### EXERCISE INSTRUCTIONS
Update the material below by changing every "Kaufpreises" to "Warenpreises" and leaving everything else as it is. Return the text only, with the pictures left out.

### TASK DATA
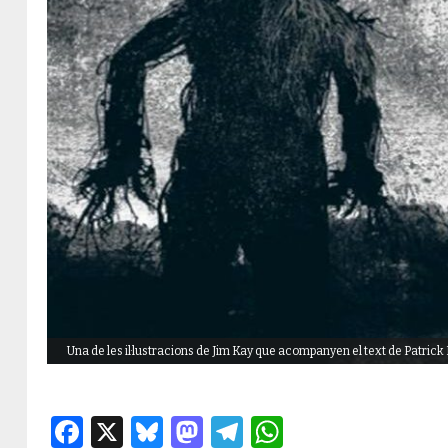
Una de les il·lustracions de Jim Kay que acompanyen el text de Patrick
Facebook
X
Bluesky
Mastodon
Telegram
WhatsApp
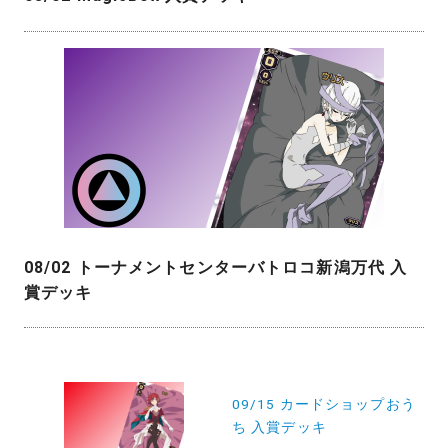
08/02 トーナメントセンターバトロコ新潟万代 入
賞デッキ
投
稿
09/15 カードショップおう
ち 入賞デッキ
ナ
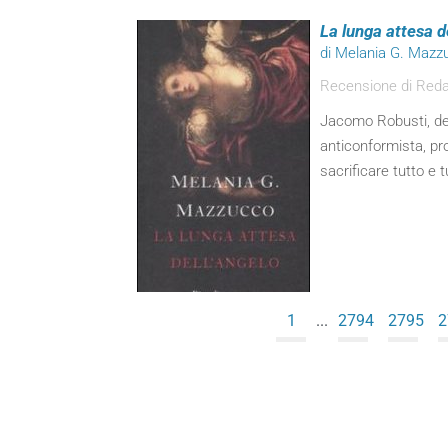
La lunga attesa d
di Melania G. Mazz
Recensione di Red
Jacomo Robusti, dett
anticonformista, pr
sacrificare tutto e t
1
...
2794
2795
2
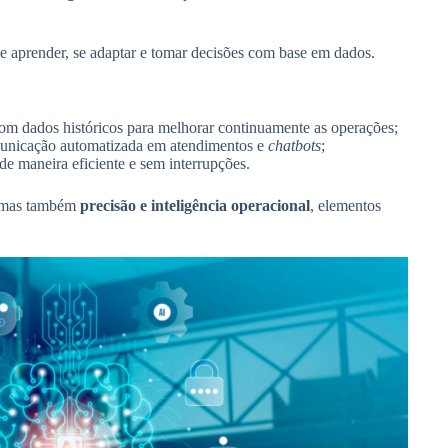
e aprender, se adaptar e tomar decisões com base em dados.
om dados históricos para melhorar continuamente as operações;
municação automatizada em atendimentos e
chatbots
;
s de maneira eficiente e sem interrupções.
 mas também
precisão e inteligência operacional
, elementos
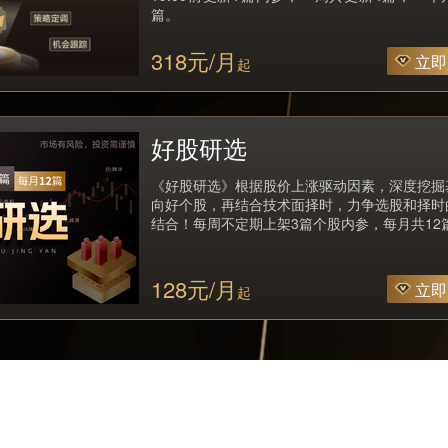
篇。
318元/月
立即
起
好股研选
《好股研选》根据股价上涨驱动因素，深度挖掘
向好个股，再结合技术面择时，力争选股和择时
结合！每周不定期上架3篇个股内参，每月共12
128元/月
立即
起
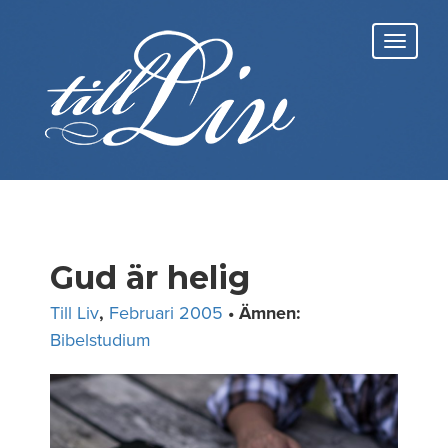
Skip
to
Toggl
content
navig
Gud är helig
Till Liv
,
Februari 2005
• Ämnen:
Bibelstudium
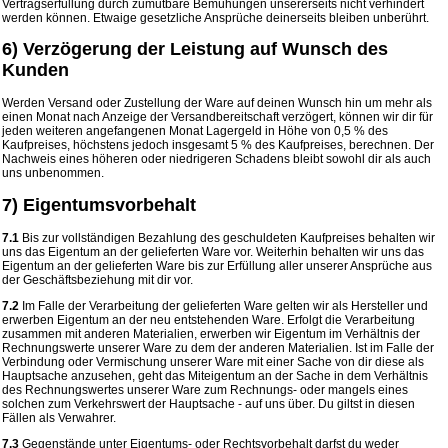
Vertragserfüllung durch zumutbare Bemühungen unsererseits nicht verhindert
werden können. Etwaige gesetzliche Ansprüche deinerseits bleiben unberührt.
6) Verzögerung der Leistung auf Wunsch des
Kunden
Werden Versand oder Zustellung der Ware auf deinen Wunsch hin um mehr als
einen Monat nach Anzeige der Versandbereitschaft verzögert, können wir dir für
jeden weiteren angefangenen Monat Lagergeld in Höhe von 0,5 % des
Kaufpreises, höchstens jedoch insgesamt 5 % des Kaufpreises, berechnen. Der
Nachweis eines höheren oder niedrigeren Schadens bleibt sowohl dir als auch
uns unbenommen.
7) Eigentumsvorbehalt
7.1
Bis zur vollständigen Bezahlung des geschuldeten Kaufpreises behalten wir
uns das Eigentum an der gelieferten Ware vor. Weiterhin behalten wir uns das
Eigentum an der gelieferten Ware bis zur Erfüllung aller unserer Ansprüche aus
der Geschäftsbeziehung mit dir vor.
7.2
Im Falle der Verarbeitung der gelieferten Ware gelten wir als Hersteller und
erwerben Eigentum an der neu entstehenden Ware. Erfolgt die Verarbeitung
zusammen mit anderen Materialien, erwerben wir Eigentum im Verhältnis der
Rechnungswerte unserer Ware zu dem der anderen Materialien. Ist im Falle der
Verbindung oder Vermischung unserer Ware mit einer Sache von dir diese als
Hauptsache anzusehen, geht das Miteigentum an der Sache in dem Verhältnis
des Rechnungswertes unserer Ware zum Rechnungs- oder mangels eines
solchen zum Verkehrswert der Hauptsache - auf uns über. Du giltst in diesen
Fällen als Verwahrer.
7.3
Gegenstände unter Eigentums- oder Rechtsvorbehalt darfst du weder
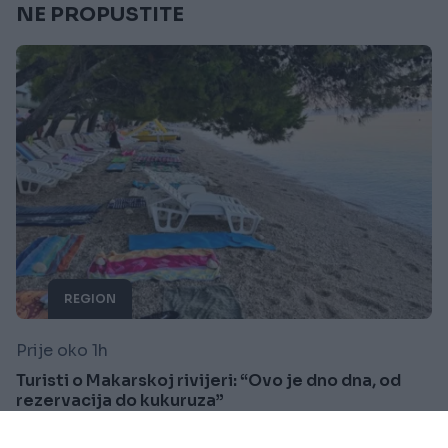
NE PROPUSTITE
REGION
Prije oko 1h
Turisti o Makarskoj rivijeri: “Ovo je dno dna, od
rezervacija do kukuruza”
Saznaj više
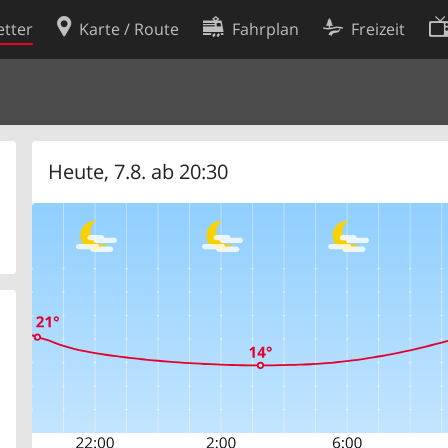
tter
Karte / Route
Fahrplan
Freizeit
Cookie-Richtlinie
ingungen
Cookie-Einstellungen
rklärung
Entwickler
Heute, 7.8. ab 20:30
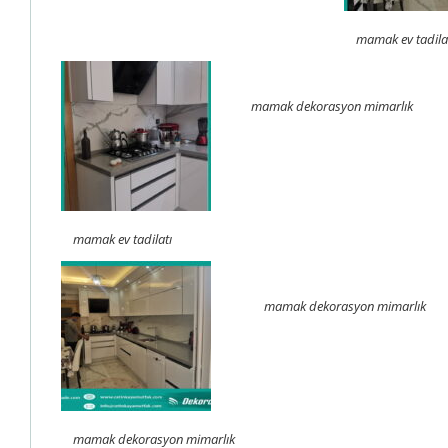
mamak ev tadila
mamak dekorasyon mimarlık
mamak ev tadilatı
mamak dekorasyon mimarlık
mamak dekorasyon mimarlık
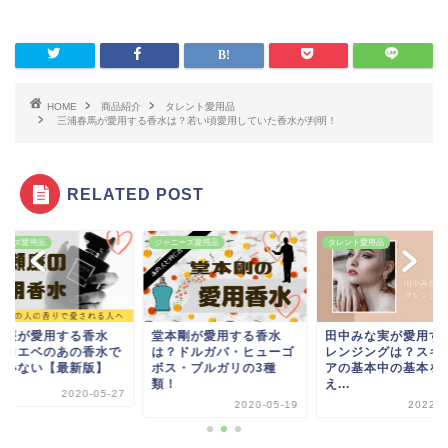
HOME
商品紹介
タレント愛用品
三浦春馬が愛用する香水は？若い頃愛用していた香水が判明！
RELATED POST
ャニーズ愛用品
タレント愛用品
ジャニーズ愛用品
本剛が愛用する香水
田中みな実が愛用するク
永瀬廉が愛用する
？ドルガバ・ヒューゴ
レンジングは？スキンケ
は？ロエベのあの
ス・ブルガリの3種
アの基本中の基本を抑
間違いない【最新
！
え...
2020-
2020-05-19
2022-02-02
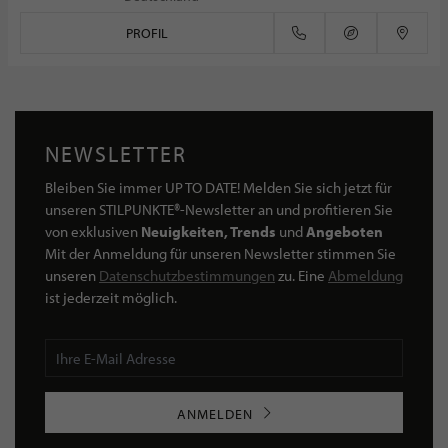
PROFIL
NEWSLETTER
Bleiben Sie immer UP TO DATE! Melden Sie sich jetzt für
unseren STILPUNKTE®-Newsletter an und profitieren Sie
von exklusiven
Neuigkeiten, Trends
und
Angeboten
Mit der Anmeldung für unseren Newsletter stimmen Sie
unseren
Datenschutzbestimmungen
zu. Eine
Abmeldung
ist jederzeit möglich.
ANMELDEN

### RESULT BELOW
Una de les il·lustracions de Jim Kay que acompanyen el text de Patrick
Facebook
X
Bluesky
Mastodon
Telegram
WhatsApp
08/02 トーナメントセンターバトロコ新潟万代 入
賞デッキ
投
稿
09/15 カードショップおう
ち 入賞デッキ
ナ
La lunga attesa d
di Melania G. Mazz
Recensione di Red
Jacomo Robusti, dett
anticonformista, pr
sacrificare tutto e t
1
...
2794
2795
2
e aprender, se adaptar e tomar decisões com base em dados.
om dados históricos para melhorar continuamente as operações;
municação automatizada em atendimentos e
chatbots
;
s de maneira eficiente e sem interrupções.
 mas também
precisão e inteligência operacional
, elementos
篇。
318元/月
立即
起
好股研选
《好股研选》根据股价上涨驱动因素，深度挖掘
向好个股，再结合技术面择时，力争选股和择时
结合！每周不定期上架3篇个股内参，每月共12
128元/月
立即
起
Skip
to
Toggl
content
navig
Gud är helig
Till Liv
,
Februari 2005
• Ämnen:
Bibelstudium
Vertragserfüllung durch zumutbare Bemühungen unsererseits nicht verhindert
werden können. Etwaige gesetzliche Ansprüche deinerseits bleiben unberührt.
6) Verzögerung der Leistung auf Wunsch des
Kunden
Werden Versand oder Zustellung der Ware auf deinen Wunsch hin um mehr als
einen Monat nach Anzeige der Versandbereitschaft verzögert, können wir dir für
jeden weiteren angefangenen Monat Lagergeld in Höhe von 0,5 % des
Warenpreises, höchstens jedoch insgesamt 5 % des Warenpreises, berechnen. Der
Nachweis eines höheren oder niedrigeren Schadens bleibt sowohl dir als auch
uns unbenommen.
7) Eigentumsvorbehalt
7.1
Bis zur vollständigen Bezahlung des geschuldeten Warenpreises behalten wir
uns das Eigentum an der gelieferten Ware vor. Weiterhin behalten wir uns das
Eigentum an der gelieferten Ware bis zur Erfüllung aller unserer Ansprüche aus
der Geschäftsbeziehung mit dir vor.
7.2
Im Falle der Verarbeitung der gelieferten Ware gelten wir als Hersteller und
erwerben Eigentum an der neu entstehenden Ware. Erfolgt die Verarbeitung
zusammen mit anderen Materialien, erwerben wir Eigentum im Verhältnis der
Rechnungswerte unserer Ware zu dem der anderen Materialien. Ist im Falle der
Verbindung oder Vermischung unserer Ware mit einer Sache von dir diese als
Hauptsache anzusehen, geht das Miteigentum an der Sache in dem Verhältnis
des Rechnungswertes unserer Ware zum Rechnungs- oder mangels eines
solchen zum Verkehrswert der Hauptsache - auf uns über. Du giltst in diesen
Fällen als Verwahrer.
7.3
Gegenstände unter Eigentums- oder Rechtsvorbehalt darfst du weder
NE PROPUSTITE
REGION
Prije oko 1h
Turisti o Makarskoj rivijeri: “Ovo je dno dna, od
rezervacija do kukuruza”
Saznaj više
tter
Karte / Route
Fahrplan
Freizeit
Cookie-Richtlinie
ingungen
Cookie-Einstellungen
rklärung
Entwickler
Heute, 7.8. ab 20:30
mamak ev tadila
mamak dekorasyon mimarlık
mamak ev tadilatı
mamak dekorasyon mimarlık
mamak dekorasyon mimarlık
HOME
商品紹介
タレント愛用品
三浦春馬が愛用する香水は？若い頃愛用していた香水が判明！
RELATED POST
ャニーズ愛用品
タレント愛用品
ジャニーズ愛用品
本剛が愛用する香水
田中みな実が愛用するク
永瀬廉が愛用する
？ドルガバ・ヒューゴ
レンジングは？スキンケ
は？ロエベのあの
ス・ブルガリの3種
アの基本中の基本を抑
間違いない【最新
！
え...
2020-
2020-05-19
2022-02-02
PROFIL
NEWSLETTER
Bleiben Sie immer UP TO DATE! Melden Sie sich jetzt für
unseren STILPUNKTE®-Newsletter an und profitieren Sie
von exklusiven
Neuigkeiten, Trends
und
Angeboten
Mit der Anmeldung für unseren Newsletter stimmen Sie
unseren
Datenschutzbestimmungen
zu. Eine
Abmeldung
ist jederzeit möglich.
ANMELDEN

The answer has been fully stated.